━━━━━ Excerpted records ━━━━━

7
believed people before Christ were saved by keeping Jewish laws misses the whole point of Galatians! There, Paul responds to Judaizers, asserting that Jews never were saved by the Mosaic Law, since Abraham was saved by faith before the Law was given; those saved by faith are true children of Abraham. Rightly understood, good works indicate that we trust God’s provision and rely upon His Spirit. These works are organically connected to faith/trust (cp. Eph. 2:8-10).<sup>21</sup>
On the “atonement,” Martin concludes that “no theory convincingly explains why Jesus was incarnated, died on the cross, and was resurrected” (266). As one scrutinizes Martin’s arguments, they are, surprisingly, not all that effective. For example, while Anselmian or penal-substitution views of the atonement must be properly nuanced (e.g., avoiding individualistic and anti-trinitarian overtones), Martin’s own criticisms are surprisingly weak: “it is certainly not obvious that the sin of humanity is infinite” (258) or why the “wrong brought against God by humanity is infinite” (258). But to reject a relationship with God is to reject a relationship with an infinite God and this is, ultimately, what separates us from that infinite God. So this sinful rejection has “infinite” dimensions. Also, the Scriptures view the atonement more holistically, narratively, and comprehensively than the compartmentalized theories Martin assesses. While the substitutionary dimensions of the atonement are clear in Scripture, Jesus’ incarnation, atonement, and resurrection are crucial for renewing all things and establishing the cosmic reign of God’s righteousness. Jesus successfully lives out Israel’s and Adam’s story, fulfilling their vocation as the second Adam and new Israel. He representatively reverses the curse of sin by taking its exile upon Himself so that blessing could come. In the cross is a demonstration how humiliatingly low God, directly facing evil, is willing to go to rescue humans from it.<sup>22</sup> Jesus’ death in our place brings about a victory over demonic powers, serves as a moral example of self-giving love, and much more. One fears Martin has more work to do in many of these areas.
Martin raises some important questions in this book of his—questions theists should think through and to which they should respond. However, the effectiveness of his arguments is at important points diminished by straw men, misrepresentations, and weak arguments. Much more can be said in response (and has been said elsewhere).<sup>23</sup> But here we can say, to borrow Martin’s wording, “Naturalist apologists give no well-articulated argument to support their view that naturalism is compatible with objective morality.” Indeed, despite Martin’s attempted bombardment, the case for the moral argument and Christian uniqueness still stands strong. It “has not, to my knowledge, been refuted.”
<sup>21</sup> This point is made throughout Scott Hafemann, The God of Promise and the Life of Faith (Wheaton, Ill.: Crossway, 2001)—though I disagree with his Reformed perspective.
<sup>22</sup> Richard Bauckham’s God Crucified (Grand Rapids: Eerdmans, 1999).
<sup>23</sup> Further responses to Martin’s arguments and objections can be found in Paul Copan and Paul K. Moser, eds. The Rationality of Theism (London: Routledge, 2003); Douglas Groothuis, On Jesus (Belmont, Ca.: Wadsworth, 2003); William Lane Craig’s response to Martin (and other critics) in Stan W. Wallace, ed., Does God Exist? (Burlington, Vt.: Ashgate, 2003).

━━━━━
━━━━━ Excerpted records ━━━━━

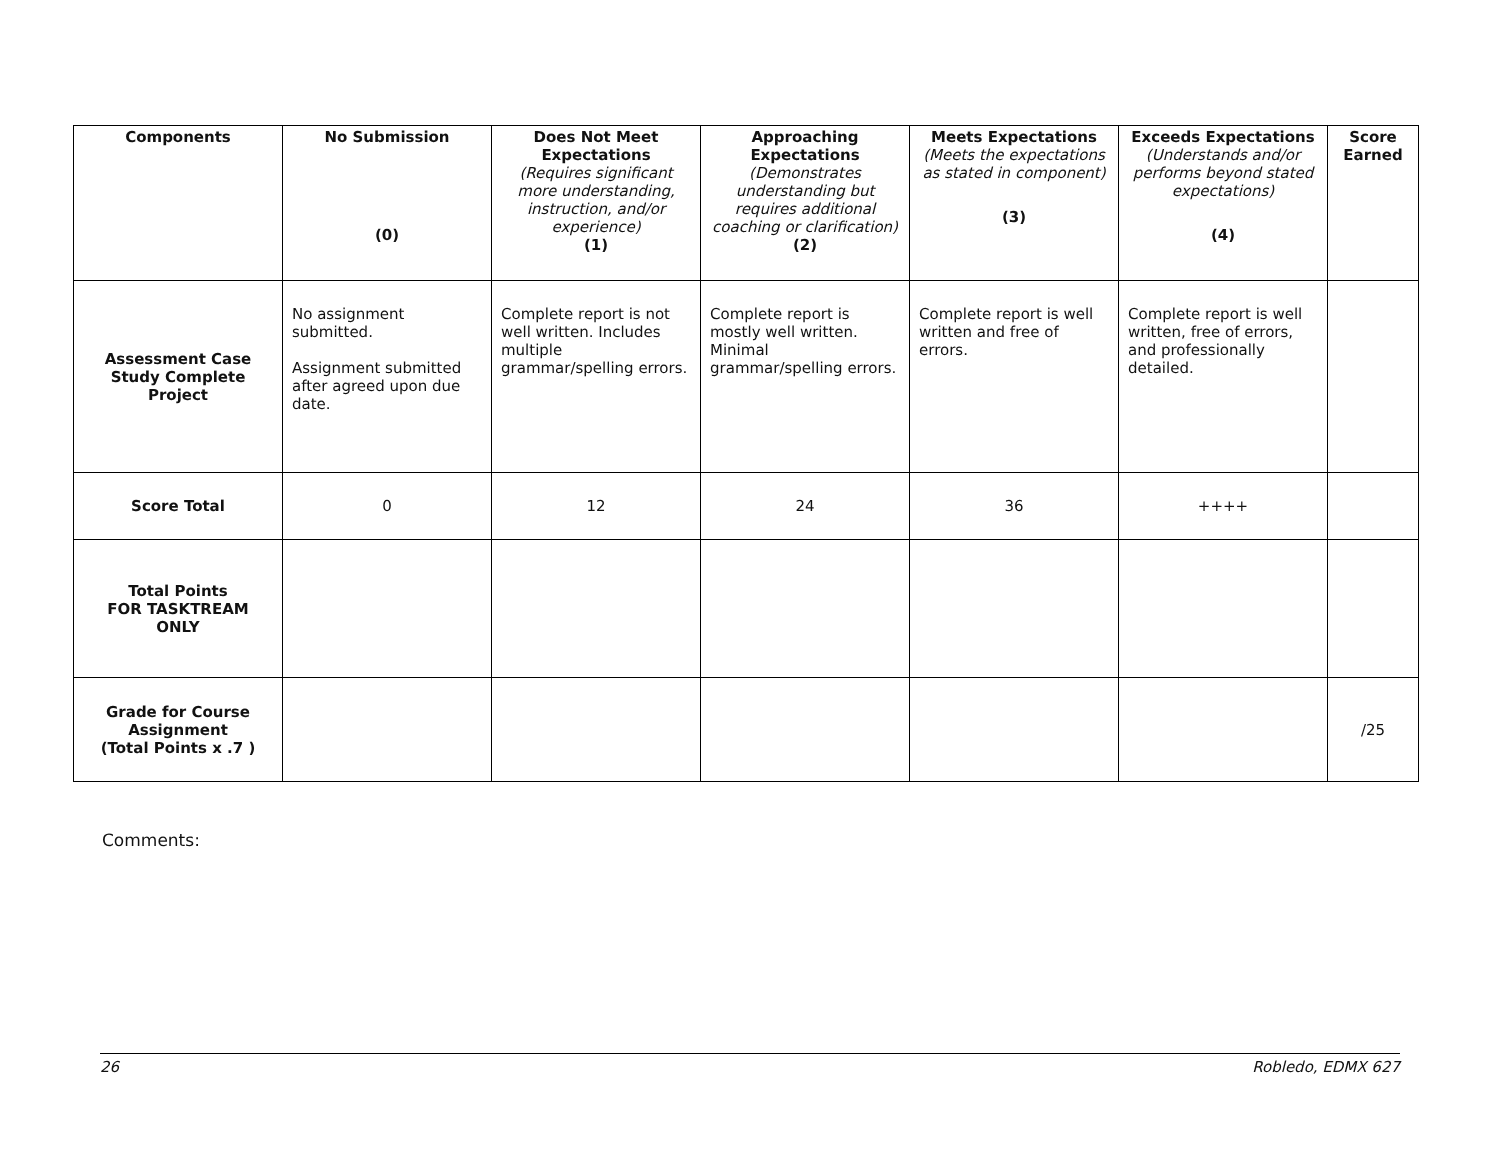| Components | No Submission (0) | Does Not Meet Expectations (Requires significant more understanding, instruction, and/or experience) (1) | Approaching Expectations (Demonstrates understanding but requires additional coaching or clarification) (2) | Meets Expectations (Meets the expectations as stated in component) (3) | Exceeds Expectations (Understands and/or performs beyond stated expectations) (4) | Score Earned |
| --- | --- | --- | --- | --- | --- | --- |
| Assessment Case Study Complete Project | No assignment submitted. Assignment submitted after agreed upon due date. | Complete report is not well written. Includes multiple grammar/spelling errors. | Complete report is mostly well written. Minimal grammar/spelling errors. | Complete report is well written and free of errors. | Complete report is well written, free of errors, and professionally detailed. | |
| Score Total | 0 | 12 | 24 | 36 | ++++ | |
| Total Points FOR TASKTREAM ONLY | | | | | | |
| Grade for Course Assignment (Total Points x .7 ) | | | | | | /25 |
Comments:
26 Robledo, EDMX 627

━━━━━
━━━━━ Excerpted records ━━━━━

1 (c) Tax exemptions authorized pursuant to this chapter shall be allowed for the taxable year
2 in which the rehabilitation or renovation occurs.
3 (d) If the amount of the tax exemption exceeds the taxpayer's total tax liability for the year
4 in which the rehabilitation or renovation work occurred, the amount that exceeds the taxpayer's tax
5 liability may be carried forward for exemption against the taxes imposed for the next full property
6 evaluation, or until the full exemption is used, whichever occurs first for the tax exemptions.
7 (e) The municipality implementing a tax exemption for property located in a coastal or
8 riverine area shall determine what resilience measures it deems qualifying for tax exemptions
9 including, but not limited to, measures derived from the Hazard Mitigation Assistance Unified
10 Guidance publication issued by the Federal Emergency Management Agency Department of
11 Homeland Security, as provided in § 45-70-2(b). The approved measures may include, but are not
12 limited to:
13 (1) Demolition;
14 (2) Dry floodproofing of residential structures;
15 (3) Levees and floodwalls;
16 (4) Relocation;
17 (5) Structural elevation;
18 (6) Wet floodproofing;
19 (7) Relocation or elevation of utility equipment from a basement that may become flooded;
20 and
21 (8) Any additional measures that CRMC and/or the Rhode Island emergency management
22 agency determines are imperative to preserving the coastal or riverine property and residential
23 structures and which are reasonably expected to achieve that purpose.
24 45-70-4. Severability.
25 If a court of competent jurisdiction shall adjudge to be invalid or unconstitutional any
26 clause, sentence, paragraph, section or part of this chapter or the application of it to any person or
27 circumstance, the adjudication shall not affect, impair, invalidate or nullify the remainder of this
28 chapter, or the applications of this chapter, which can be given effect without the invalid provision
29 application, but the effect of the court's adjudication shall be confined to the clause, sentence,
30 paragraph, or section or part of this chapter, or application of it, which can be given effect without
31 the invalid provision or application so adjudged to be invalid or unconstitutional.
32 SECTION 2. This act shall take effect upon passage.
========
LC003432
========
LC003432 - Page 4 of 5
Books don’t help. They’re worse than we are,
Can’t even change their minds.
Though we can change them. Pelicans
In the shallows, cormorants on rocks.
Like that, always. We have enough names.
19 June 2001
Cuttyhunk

━━━━━

Task - Among the entries above, the line containing "8 riverine area", the line containing "9 including, but", and all lines between them are to be restated word for word; nothing else belongs in the reply.

Response -
8 riverine area shall determine what resilience measures it deems qualifying for tax exemptions
9 including, but not limited to, measures derived from the Hazard Mitigation Assistance Unified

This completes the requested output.